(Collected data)

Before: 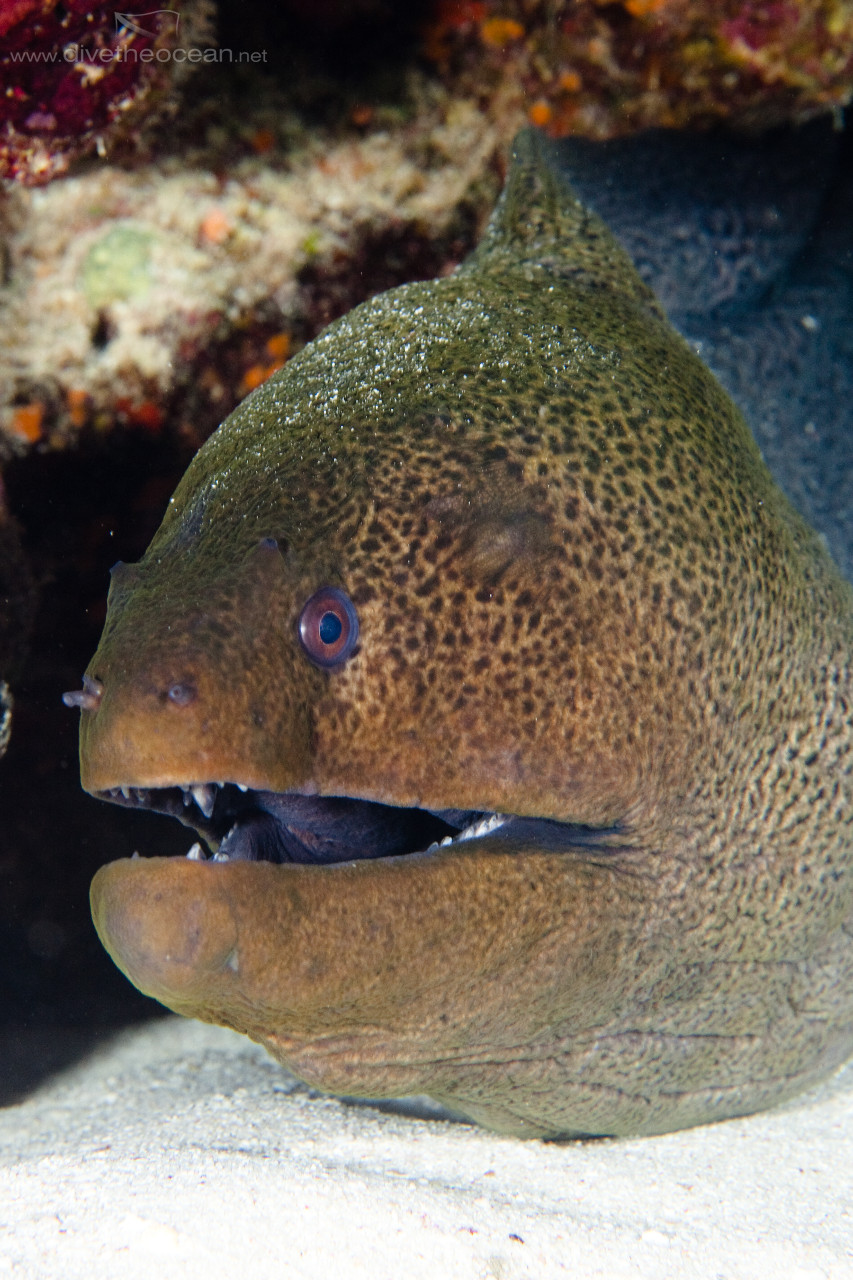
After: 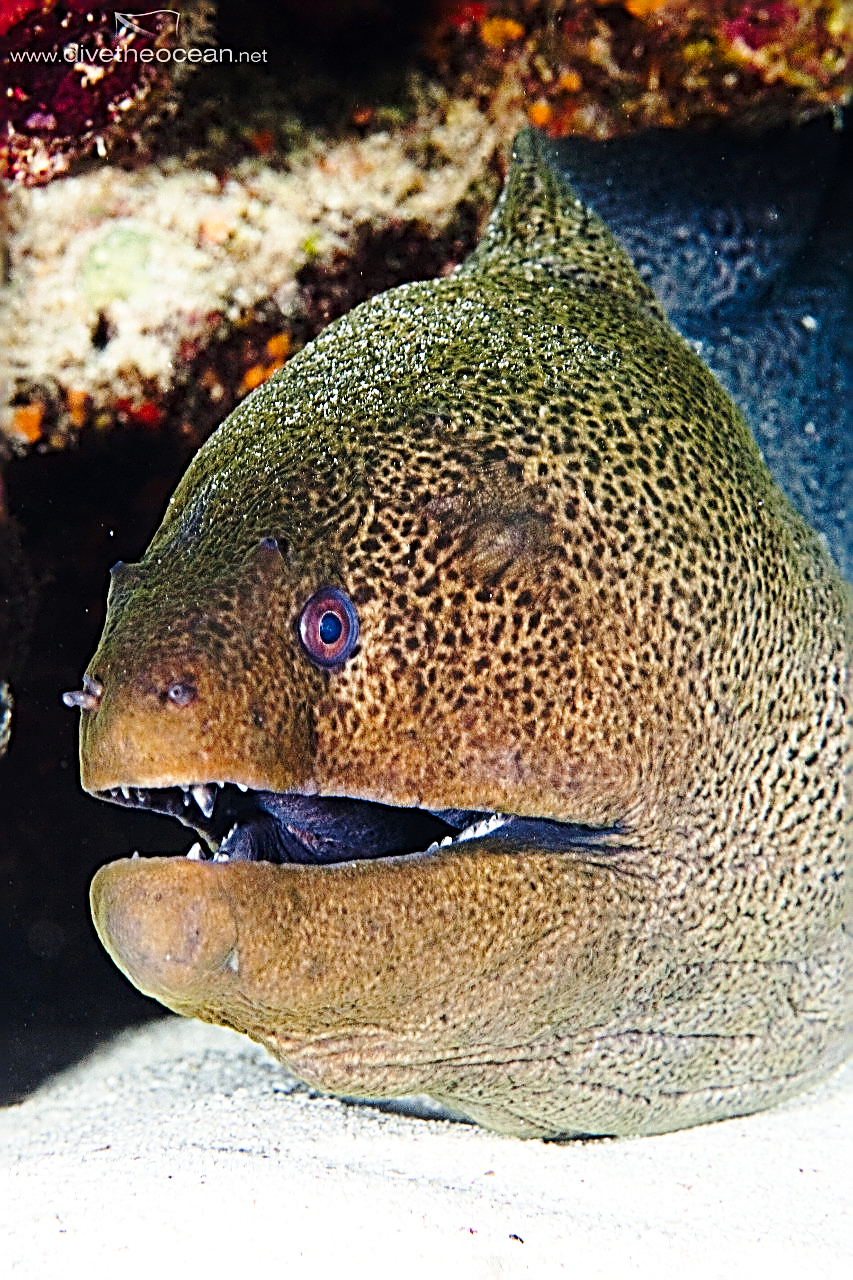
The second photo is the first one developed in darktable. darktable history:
base curve: curves: ch0 [(0, 0) (0.036, 0.037) (0.121, 0.228) (0.46, 0.76) (0.859, 0.983) (1, 1)], preserve colors none
sharpen: radius 3.158, amount 1.731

**TASK DETAILS:** Format every line of the entries above as a Markdown table with the columns No. and Text, skipping blank lines and leaving the pictures out.

**COMPLETE OUTPUT:**
| No. | Text |
|---|---|
| 1 | Before:  |
| 2 | After:  |
| 3 | The second photo is the first one developed in darktable. darktable history: |
| 4 | base curve: curves: ch0 [(0, 0) (0.036, 0.037) (0.121, 0.228) (0.46, 0.76) (0.859, 0.983) (1, 1)], preserve colors none |
| 5 | sharpen: radius 3.158, amount 1.731 |